METHODS: We conducted a 24-wk, open, single-center study with 92 insulin-naïve type 2 diabetes patients who failed treatment with one or two oral drugs. The patients were randomized to one of the four following algorithms: LANMET (n = 26) and LANMET PLUS (n = 22) algorithms, whose patients received a fixed initial insulin dose of 10 U, and DeGold (n = 23) and DeGold PLUS (n = 21) algorithms, whose patients’ initial insulin dose was based on their body mass index (BMI). In addition, patients in the PLUS groups had their insulin titrated twice a week from 2 to 8 U. In the other two groups, the titration was also performed also twice a week, but in a fixed increments of 2 U. The target fasting glucose levels for both groups was 100 mg/dL.

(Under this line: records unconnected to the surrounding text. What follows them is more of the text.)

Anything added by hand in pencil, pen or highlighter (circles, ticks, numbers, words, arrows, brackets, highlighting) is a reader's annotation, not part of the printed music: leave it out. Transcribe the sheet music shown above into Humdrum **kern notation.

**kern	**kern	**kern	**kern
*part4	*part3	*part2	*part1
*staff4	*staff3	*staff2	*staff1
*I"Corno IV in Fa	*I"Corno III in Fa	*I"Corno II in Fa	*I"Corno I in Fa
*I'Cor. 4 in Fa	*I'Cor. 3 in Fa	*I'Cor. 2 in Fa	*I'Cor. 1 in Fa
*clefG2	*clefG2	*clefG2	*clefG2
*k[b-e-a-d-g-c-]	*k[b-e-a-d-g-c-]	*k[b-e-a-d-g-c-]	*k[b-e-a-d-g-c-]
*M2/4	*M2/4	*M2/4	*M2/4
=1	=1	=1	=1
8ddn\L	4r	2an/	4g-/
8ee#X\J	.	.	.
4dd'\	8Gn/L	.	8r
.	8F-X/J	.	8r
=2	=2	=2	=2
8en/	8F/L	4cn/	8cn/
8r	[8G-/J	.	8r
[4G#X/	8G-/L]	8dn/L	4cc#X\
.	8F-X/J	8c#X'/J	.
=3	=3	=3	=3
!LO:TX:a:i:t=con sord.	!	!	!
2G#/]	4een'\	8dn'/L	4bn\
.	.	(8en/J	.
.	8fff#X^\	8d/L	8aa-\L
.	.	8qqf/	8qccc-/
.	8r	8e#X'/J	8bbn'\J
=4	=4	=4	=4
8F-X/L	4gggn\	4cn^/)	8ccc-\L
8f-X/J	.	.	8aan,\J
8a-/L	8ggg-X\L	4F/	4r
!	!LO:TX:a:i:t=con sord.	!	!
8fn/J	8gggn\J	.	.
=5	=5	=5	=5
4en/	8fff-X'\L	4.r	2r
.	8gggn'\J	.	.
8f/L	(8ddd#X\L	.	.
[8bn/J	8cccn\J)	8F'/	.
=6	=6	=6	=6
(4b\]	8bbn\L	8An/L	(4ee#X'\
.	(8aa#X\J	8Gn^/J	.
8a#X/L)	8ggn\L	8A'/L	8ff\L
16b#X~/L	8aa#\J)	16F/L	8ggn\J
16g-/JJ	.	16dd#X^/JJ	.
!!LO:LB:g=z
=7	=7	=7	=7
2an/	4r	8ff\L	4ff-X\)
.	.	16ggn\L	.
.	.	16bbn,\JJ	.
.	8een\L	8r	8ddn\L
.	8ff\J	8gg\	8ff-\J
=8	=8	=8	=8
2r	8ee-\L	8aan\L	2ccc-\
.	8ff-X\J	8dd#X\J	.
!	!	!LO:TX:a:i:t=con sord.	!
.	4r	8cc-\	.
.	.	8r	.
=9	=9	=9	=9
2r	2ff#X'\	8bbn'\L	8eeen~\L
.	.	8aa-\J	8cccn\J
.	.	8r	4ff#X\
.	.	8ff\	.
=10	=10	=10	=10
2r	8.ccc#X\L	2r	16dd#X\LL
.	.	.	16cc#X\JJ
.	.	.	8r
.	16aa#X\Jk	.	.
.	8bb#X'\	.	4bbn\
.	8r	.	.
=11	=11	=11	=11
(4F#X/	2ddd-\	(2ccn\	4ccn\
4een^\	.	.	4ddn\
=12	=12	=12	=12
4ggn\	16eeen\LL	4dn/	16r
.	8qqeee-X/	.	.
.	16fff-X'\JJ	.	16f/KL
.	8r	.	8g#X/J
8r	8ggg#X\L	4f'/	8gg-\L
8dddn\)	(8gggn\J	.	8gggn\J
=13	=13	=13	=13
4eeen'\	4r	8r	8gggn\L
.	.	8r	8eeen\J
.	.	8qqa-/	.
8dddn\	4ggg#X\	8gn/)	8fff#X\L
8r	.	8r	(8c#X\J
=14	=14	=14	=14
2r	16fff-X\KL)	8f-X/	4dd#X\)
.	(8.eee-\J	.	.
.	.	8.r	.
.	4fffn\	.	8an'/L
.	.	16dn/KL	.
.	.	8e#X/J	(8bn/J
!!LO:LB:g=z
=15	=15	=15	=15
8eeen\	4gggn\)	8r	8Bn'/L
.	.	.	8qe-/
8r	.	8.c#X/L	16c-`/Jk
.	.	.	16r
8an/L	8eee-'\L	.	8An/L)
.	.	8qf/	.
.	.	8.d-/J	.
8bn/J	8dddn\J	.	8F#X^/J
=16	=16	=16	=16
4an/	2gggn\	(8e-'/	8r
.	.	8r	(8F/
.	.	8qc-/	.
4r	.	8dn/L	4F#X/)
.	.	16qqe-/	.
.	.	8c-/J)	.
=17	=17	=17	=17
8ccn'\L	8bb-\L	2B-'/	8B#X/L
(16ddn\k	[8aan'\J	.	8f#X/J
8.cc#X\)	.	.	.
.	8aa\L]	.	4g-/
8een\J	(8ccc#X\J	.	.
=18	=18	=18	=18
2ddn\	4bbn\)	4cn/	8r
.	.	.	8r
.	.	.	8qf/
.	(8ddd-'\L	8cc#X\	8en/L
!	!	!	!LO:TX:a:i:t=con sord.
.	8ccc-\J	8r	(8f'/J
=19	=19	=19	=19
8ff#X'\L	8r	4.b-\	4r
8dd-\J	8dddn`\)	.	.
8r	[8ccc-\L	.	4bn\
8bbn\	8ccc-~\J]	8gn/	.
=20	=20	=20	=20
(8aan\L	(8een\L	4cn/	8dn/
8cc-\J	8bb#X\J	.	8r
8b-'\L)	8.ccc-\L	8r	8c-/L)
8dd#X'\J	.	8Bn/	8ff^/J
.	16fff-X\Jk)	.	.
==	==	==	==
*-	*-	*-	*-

RESULTS: There was no significant difference in efficacy parameters. There was no significant difference when comparing moderate hypoglycemia events in algorithms starting with a 10 U fixed dose and algorithms based on BMI. However, there was a significant increase in moderate hypoglycemia events among the PLUS treated patients when the LANMET and DeGold algorithms were compared with the 2 fast-titration PLUS algorithms. We observed 12 hypoglycemia events in the first group, which corresponded to 0.94 events/patient per year, and we observed 42 events in the second group, which corresponded to 2.81 events/patient per year (P < 0.037). No further significant differences were observed when other comparisons between the algorithms were carried out.

CONCLUSION: Starting insulin glargine based on BMI is safe, but fast titration algorithms increase the risk of moderate hypoglycemia.

Keywords: Type 2 diabetes, Insulin glargine, Basal insulin, Hypoglycemia, Titration algorithms

Core tip: To start insulin therapy in insulin naïve type 2 diabetes patients, a long-acting basal insulin, such as insulin glargine, is added once a day. The majority of algorithms determine insulin titration according to fasting plasma glucose levels, but the dosage differs at the initial dose, frequency and speed of adjustments. It is difficult to compare the different algorithms employed in trials with populations of different socio-economic strata and variable access to educational materials. Here, we compared the safety of different titration algorithms in a population that was homogeneous in terms of socio-economic strata and with the same degree of education in diabetes.